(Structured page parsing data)
* * *

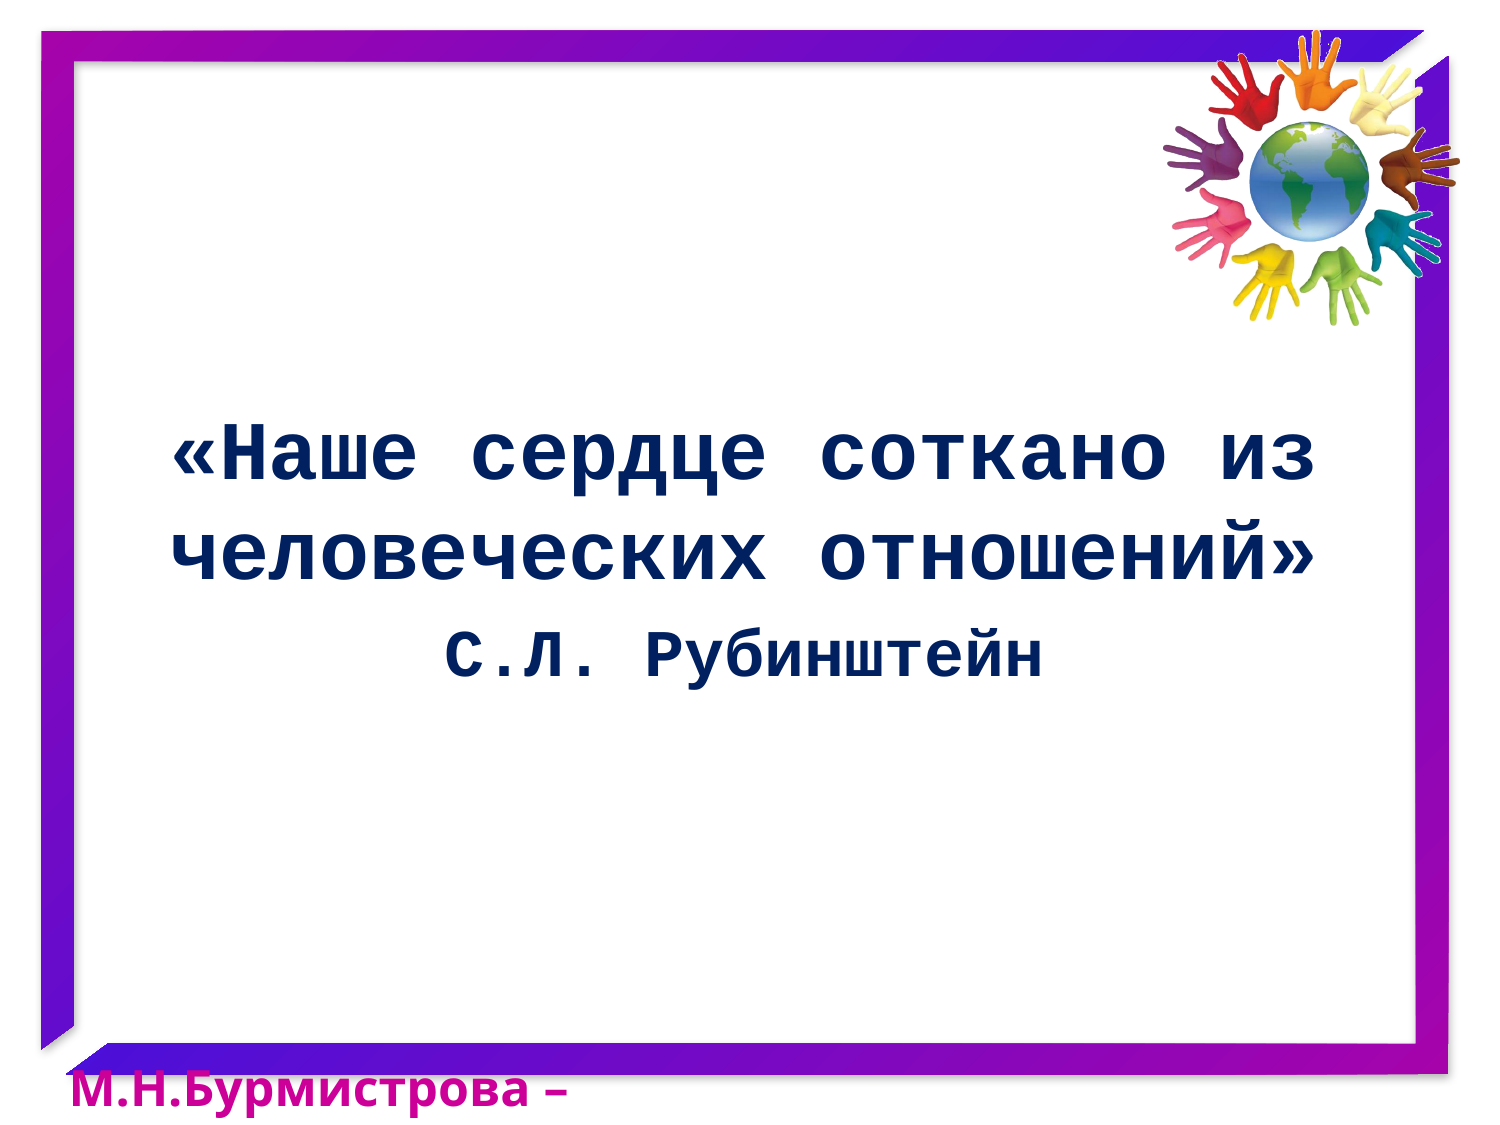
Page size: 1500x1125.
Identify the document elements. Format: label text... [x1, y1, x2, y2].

picture [1163, 30, 1460, 326]
list «Наше сердце соткано из человеческих отношений» С.Л. Рубинштейн [76, 198, 1412, 1035]
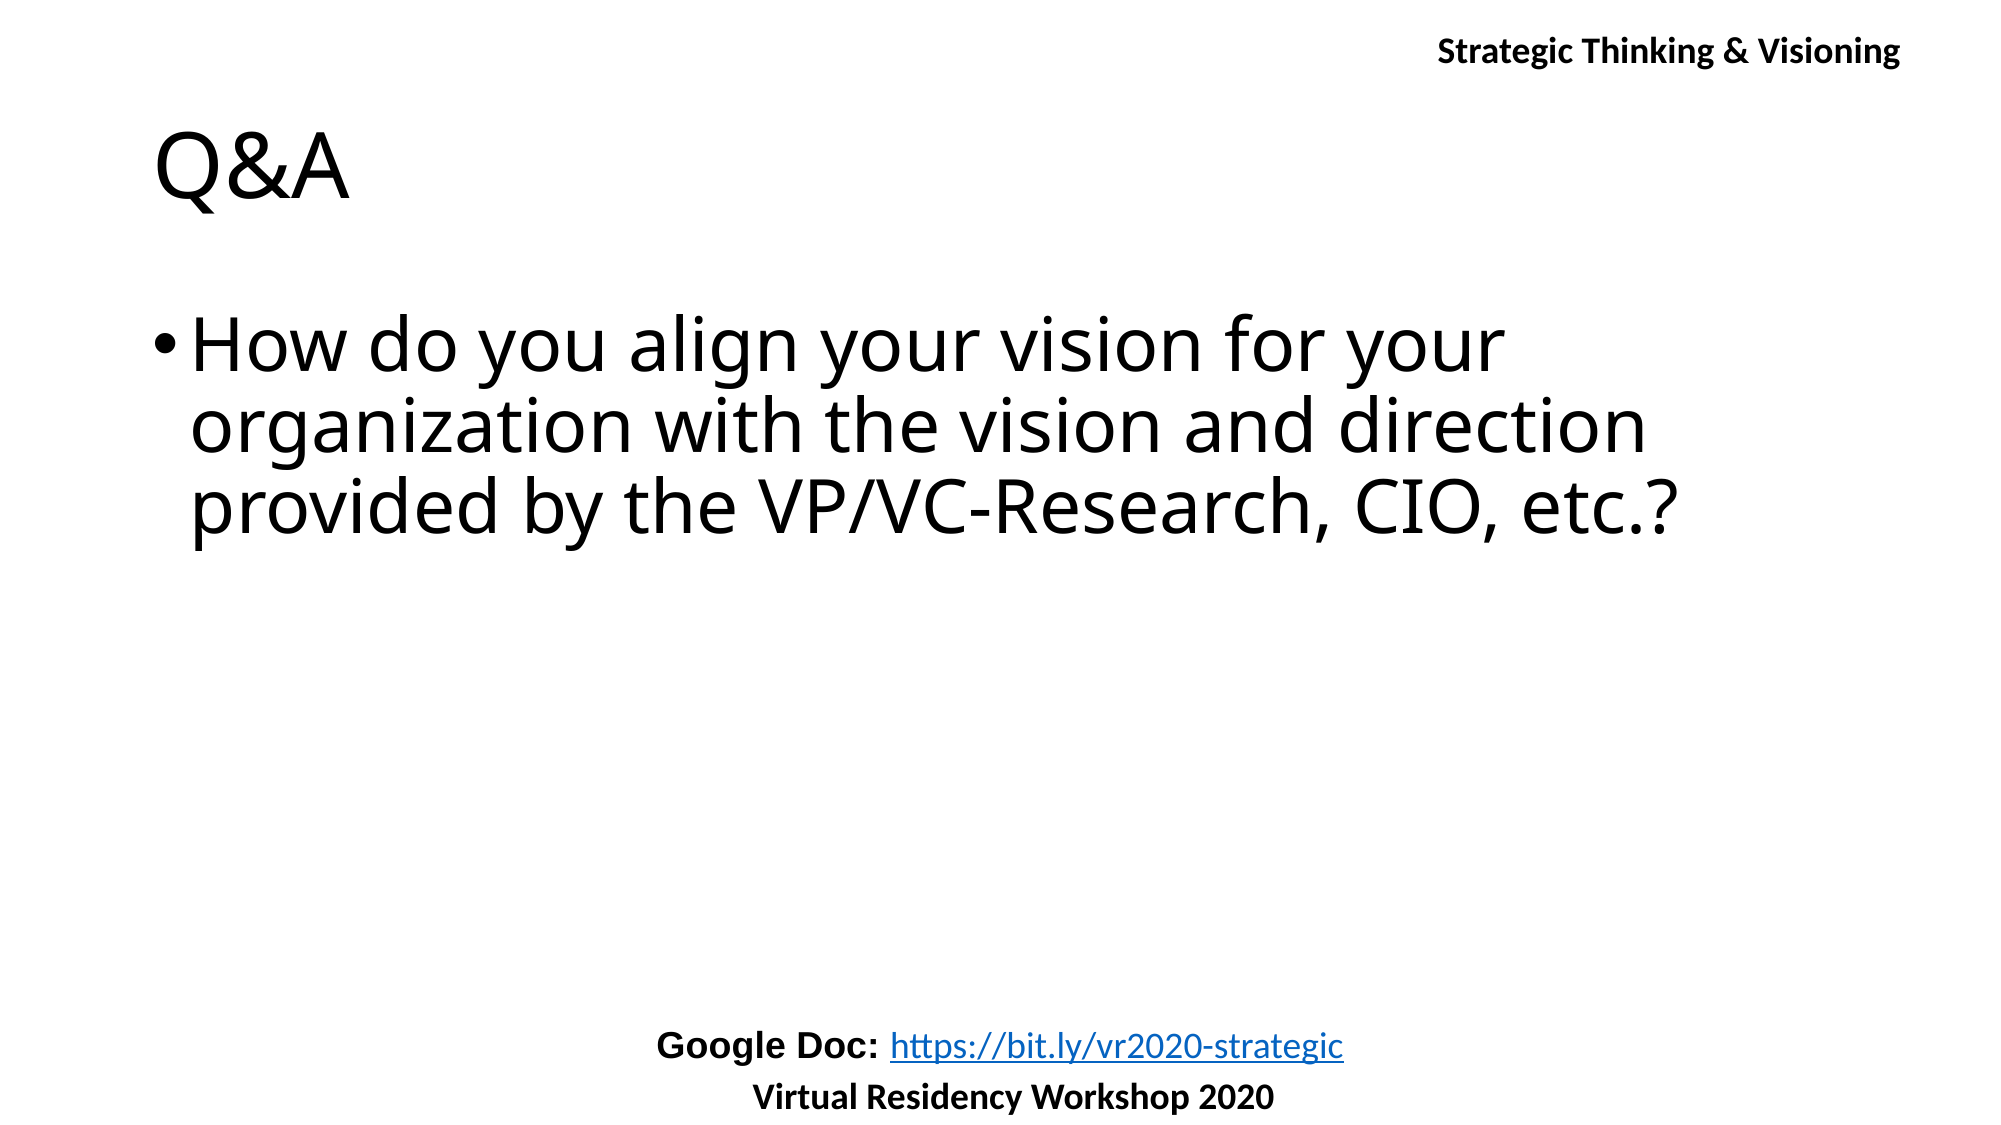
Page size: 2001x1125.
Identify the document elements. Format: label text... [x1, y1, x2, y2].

list How do you align your vision for your organization with the vision and direction provided by the VP/VC-Research, CIO, etc.? [137, 299, 1863, 1014]
text_box Google Doc: https://bit.ly/vr2020-strategic [641, 1013, 1359, 1073]
title Q&A [137, 59, 1863, 278]
text_box Strategic Thinking & Visioning [1422, 18, 1917, 79]
text_box Virtual Residency Workshop 2020 [737, 1073, 1290, 1125]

* * *

In the answer, the data should reappear exactly, with no pictures.

> _Task solution_
Page size: 1500x1125.
Identify the document elements. Format: label text... [x1, y1, x2, y2].

picture [1163, 30, 1460, 326]
list «Наше сердце соткано из человеческих отношений» С.Л. Рубинштейн [76, 198, 1412, 1035]
Page size: 2001x1125.
Identify the document elements. Format: label text... [x1, y1, x2, y2].

list How do you align your vision for your organization with the vision and direction provided by the VP/VC-Research, CIO, etc.? [137, 299, 1863, 1014]
text_box Google Doc: https://bit.ly/vr2020-strategic [641, 1013, 1359, 1073]
title Q&A [137, 59, 1863, 278]
text_box Strategic Thinking & Visioning [1422, 18, 1917, 79]
text_box Virtual Residency Workshop 2020 [737, 1073, 1290, 1125]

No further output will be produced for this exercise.